## WHAT IS REQUIRED
The records are to be repeated in full, with the images removed.
════════════════
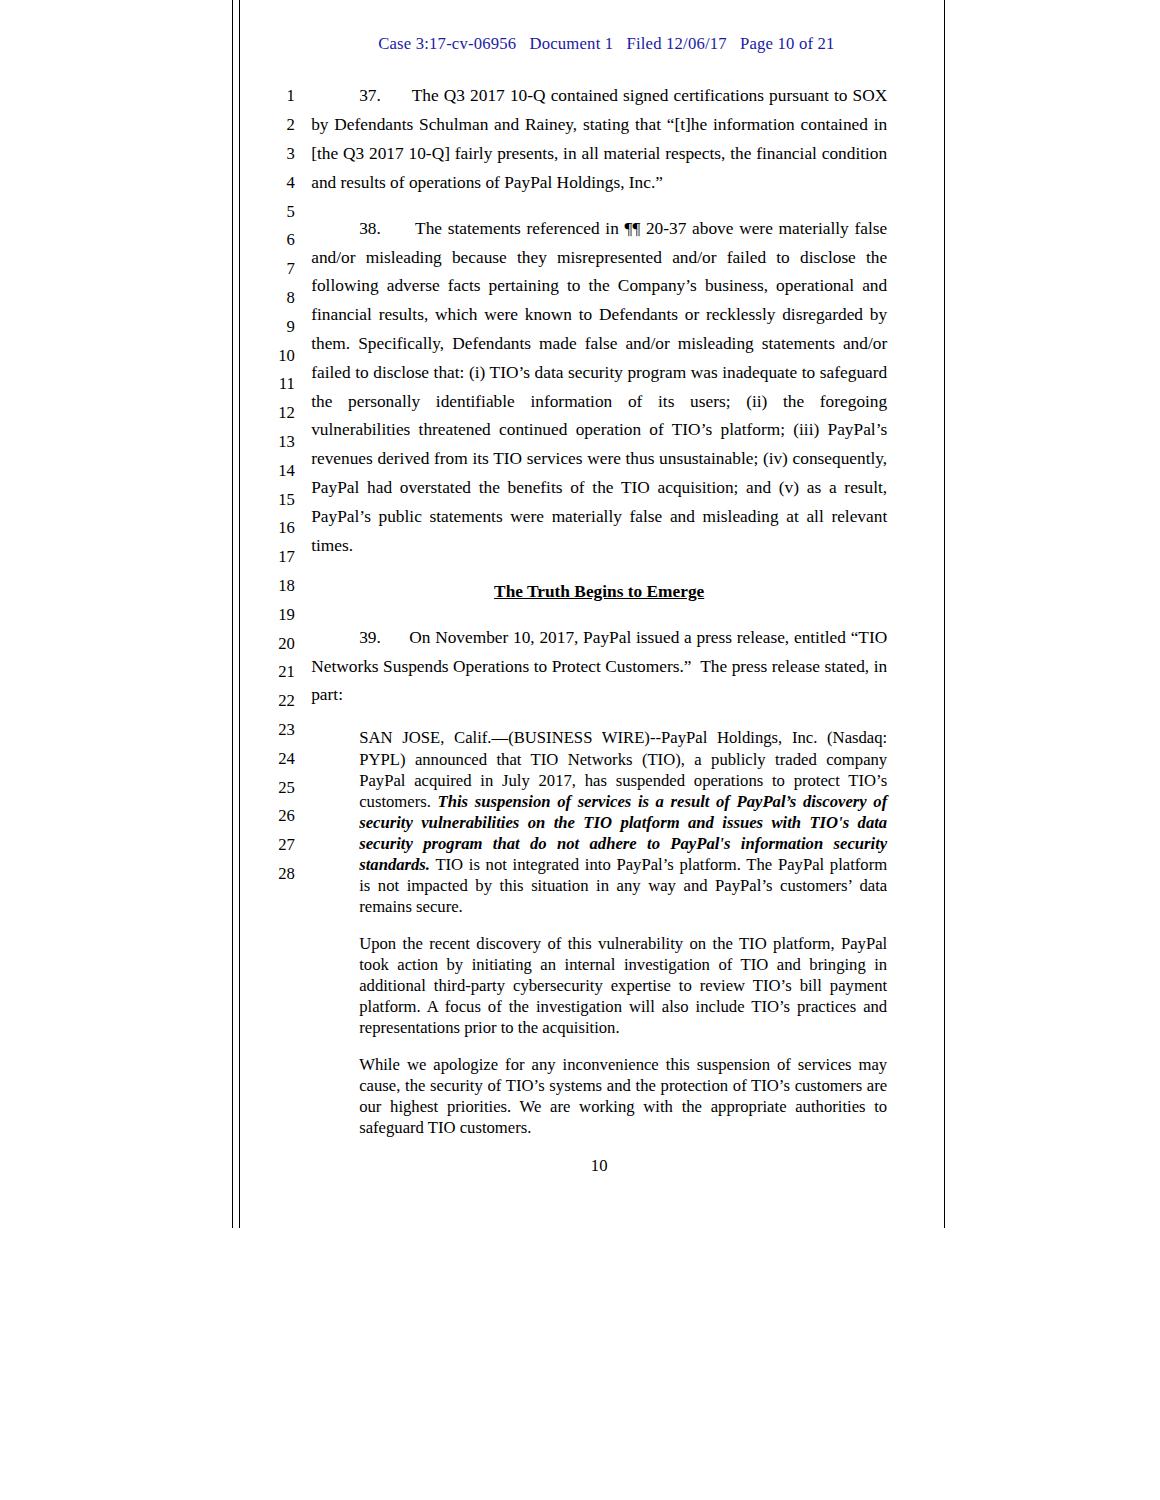Case 3:17-cv-06956 Document 1 Filed 12/06/17 Page 10 of 21
1
2
3
4
5
6
7
8
9
10
11
12
13
14
15
16
17
18
19
20
21
22
23
24
25
26
27
28
37. The Q3 2017 10-Q contained signed certifications pursuant to SOX by Defendants Schulman and Rainey, stating that “[t]he information contained in [the Q3 2017 10-Q] fairly presents, in all material respects, the financial condition and results of operations of PayPal Holdings, Inc.”
38. The statements referenced in ¶¶ 20-37 above were materially false and/or misleading because they misrepresented and/or failed to disclose the following adverse facts pertaining to the Company’s business, operational and financial results, which were known to Defendants or recklessly disregarded by them. Specifically, Defendants made false and/or misleading statements and/or failed to disclose that: (i) TIO’s data security program was inadequate to safeguard the personally identifiable information of its users; (ii) the foregoing vulnerabilities threatened continued operation of TIO’s platform; (iii) PayPal’s revenues derived from its TIO services were thus unsustainable; (iv) consequently, PayPal had overstated the benefits of the TIO acquisition; and (v) as a result, PayPal’s public statements were materially false and misleading at all relevant times.
The Truth Begins to Emerge
39. On November 10, 2017, PayPal issued a press release, entitled “TIO Networks Suspends Operations to Protect Customers.” The press release stated, in part:
SAN JOSE, Calif.—(BUSINESS WIRE)--PayPal Holdings, Inc. (Nasdaq: PYPL) announced that TIO Networks (TIO), a publicly traded company PayPal acquired in July 2017, has suspended operations to protect TIO’s customers. This suspension of services is a result of PayPal’s discovery of security vulnerabilities on the TIO platform and issues with TIO's data security program that do not adhere to PayPal's information security standards. TIO is not integrated into PayPal’s platform. The PayPal platform is not impacted by this situation in any way and PayPal’s customers’ data remains secure.
Upon the recent discovery of this vulnerability on the TIO platform, PayPal took action by initiating an internal investigation of TIO and bringing in additional third-party cybersecurity expertise to review TIO’s bill payment platform. A focus of the investigation will also include TIO’s practices and representations prior to the acquisition.
While we apologize for any inconvenience this suspension of services may cause, the security of TIO’s systems and the protection of TIO’s customers are our highest priorities. We are working with the appropriate authorities to safeguard TIO customers.
10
════════════════
## ANSWER SPACE
Case 3:17-cv-06956 Document 1 Filed 12/06/17 Page 10 of 21
1
2
3
4
5
6
7
8
9
10
11
12
13
14
15
16
17
18
19
20
21
22
23
24
25
26
27
28
37. The Q3 2017 10-Q contained signed certifications pursuant to SOX by Defendants Schulman and Rainey, stating that “[t]he information contained in [the Q3 2017 10-Q] fairly presents, in all material respects, the financial condition and results of operations of PayPal Holdings, Inc.”
38. The statements referenced in ¶¶ 20-37 above were materially false and/or misleading because they misrepresented and/or failed to disclose the following adverse facts pertaining to the Company’s business, operational and financial results, which were known to Defendants or recklessly disregarded by them. Specifically, Defendants made false and/or misleading statements and/or failed to disclose that: (i) TIO’s data security program was inadequate to safeguard the personally identifiable information of its users; (ii) the foregoing vulnerabilities threatened continued operation of TIO’s platform; (iii) PayPal’s revenues derived from its TIO services were thus unsustainable; (iv) consequently, PayPal had overstated the benefits of the TIO acquisition; and (v) as a result, PayPal’s public statements were materially false and misleading at all relevant times.
The Truth Begins to Emerge
39. On November 10, 2017, PayPal issued a press release, entitled “TIO Networks Suspends Operations to Protect Customers.” The press release stated, in part:
SAN JOSE, Calif.—(BUSINESS WIRE)--PayPal Holdings, Inc. (Nasdaq: PYPL) announced that TIO Networks (TIO), a publicly traded company PayPal acquired in July 2017, has suspended operations to protect TIO’s customers. This suspension of services is a result of PayPal’s discovery of security vulnerabilities on the TIO platform and issues with TIO's data security program that do not adhere to PayPal's information security standards. TIO is not integrated into PayPal’s platform. The PayPal platform is not impacted by this situation in any way and PayPal’s customers’ data remains secure.
Upon the recent discovery of this vulnerability on the TIO platform, PayPal took action by initiating an internal investigation of TIO and bringing in additional third-party cybersecurity expertise to review TIO’s bill payment platform. A focus of the investigation will also include TIO’s practices and representations prior to the acquisition.
While we apologize for any inconvenience this suspension of services may cause, the security of TIO’s systems and the protection of TIO’s customers are our highest priorities. We are working with the appropriate authorities to safeguard TIO customers.
10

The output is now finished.